● **Page text**:
⟨

The Epidemic of Expectations

I went ahead and made a cliche “New Year Resolution”.  I wanted to call it an intention but the description doesn’t fit its purpose. I wanted to make light of it and shrug it off like it’s not going to be hard at all to change, but in fact I’ve really tasked myself with something I’m wavering to believe it’s at all possible.  I resolve to dig into this habitual form of suffering called expectation.  

I try my best to limit the amount of extremism I bring into my beliefs and find it serves me best to take an approach to see the world around me from many sides. I have found my expectations have given me drive to believe I can do what makes me happy.  They have allowed strong negotiating skills and supported me in feeling equal to others. Often, when my expectations breakdown I am able to gain insight into seeing the full spectrum. That ability fills me to the brim with compassion and empathy. It makes me feel a tremendous amount of gratitude. I make a choice to take comparison out of the equation and almost immediately I feel alert to many possibilities I was not able to see before.   

But of course, this all happens on the easy days.  The days where all my needs are already being met and I have capacity to hold the space and patience I need for the rest of a story to unfold.  

Then there are days when I can’t shake my expectations that I have for myself and the world around me. Random acts of kindness from strangers are replaced by someone stealing my parking spot.  My kids get the stomach flu in tandem while on vacation. I forget my wallet an airport. My daughter gets hit in the face at school by another girl.  I find yet more grey hair.  My husband gets cancer. A great man can no longer be president.  Children are dying in war.  Everyone is dying in war.  No sooner did I make my resolution on December 31st, the next morning we lost power for 36 hours.  I expected my familiar comforts after a period of time.  I could not control that. I cannot control many things.

⟩

● **What the task asks**: In the essay on expectations, how long was the power out the morning after the resolution was made? The records have no connection to the essay on expectations.

(Entries drawn from a collection)
⟨

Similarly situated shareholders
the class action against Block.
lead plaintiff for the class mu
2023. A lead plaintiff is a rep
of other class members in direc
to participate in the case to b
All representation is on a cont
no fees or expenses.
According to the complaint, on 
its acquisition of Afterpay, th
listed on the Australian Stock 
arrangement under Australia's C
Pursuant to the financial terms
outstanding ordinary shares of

⟩

● **Expected output**: 36 hours.